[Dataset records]
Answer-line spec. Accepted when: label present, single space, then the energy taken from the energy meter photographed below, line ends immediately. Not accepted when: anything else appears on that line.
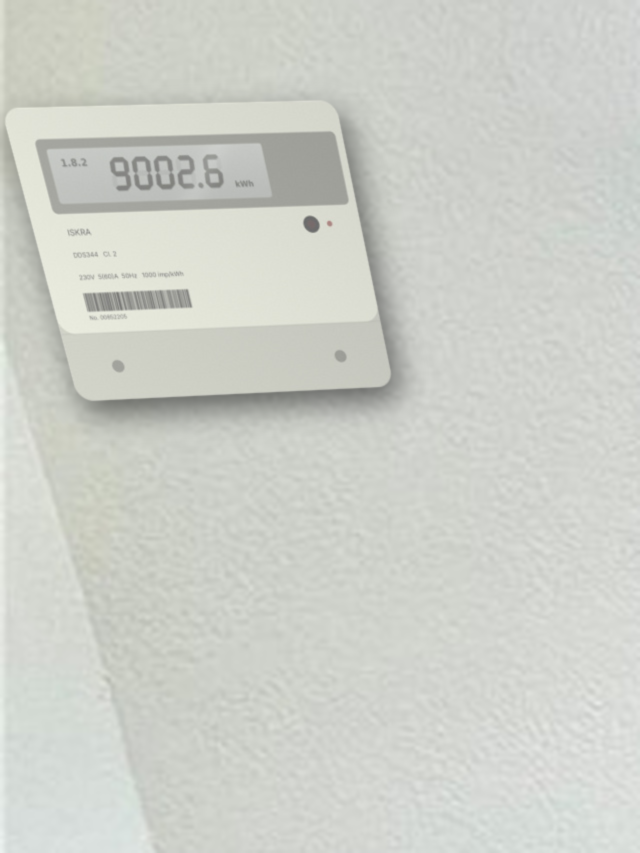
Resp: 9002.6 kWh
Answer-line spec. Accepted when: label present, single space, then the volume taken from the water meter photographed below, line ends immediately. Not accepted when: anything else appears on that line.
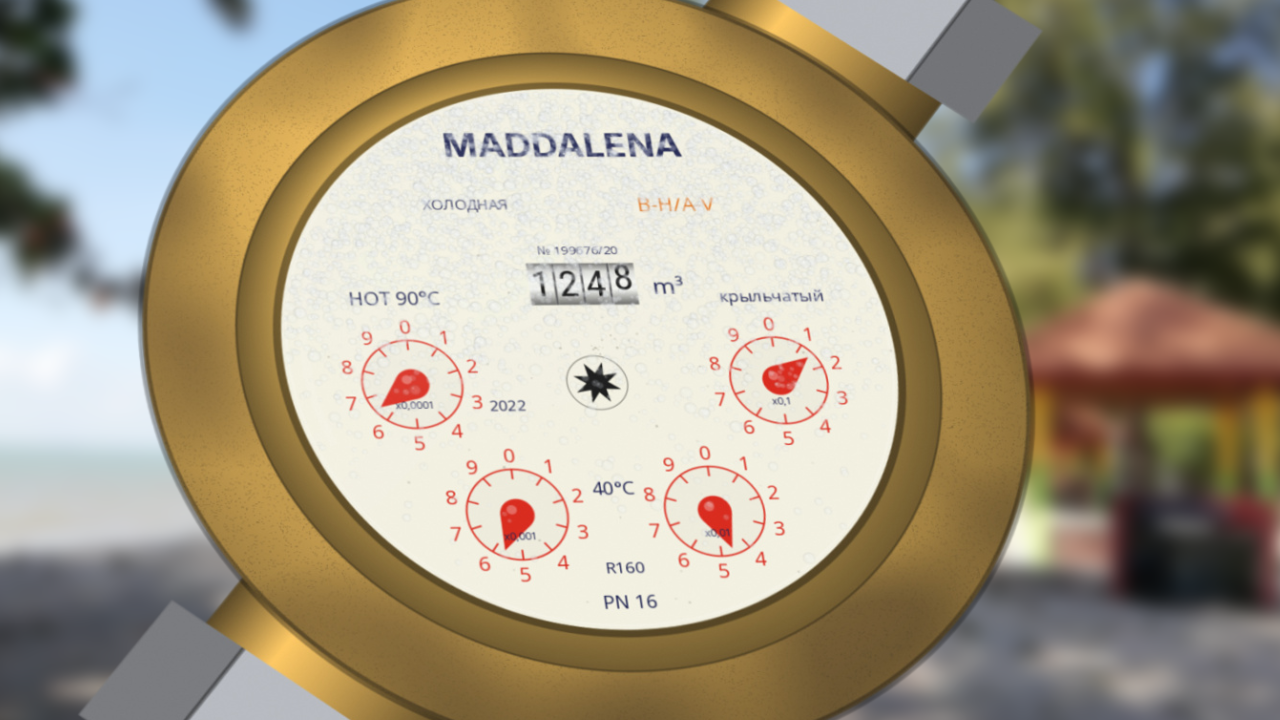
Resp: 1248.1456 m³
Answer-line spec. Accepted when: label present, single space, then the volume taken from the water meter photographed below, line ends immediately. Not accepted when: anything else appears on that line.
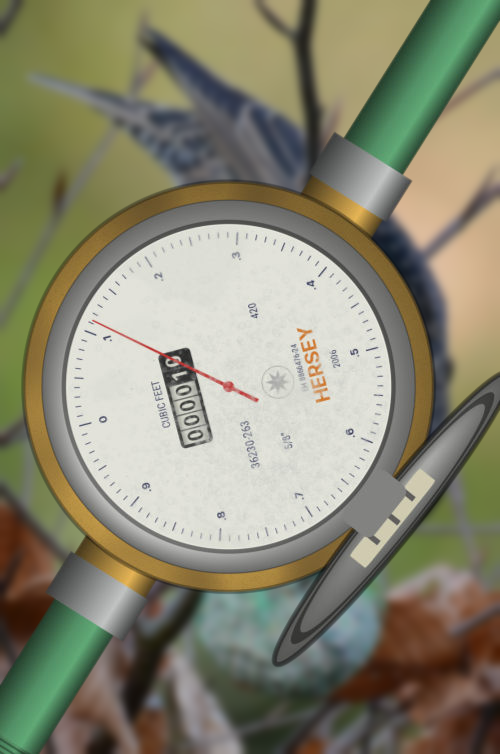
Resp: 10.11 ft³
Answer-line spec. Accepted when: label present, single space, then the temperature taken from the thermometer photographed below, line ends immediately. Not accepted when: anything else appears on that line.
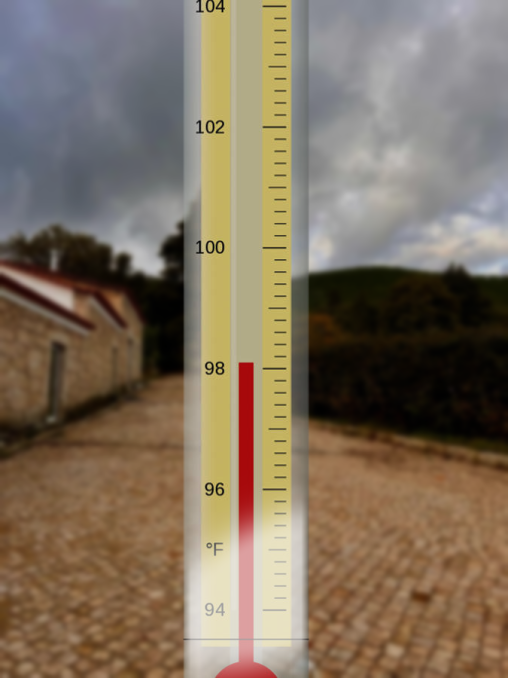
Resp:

Exercise aim: Can you give the material above as a numbered list, skipping any blank lines and leaving out the pictures?

Response to the exercise:
1. Answer-line spec. Accepted when: label present, single space, then the energy taken from the energy meter photographed below, line ends immediately. Not accepted when: anything else appears on that line.
2. Resp: 9002.6 kWh
3. Answer-line spec. Accepted when: label present, single space, then the volume taken from the water meter photographed below, line ends immediately. Not accepted when: anything else appears on that line.
4. Resp: 1248.1456 m³
5. Answer-line spec. Accepted when: label present, single space, then the volume taken from the water meter photographed below, line ends immediately. Not accepted when: anything else appears on that line.
6. Resp: 10.11 ft³
7. Answer-line spec. Accepted when: label present, single space, then the temperature taken from the thermometer photographed below, line ends immediately. Not accepted when: anything else appears on that line.
8. Resp:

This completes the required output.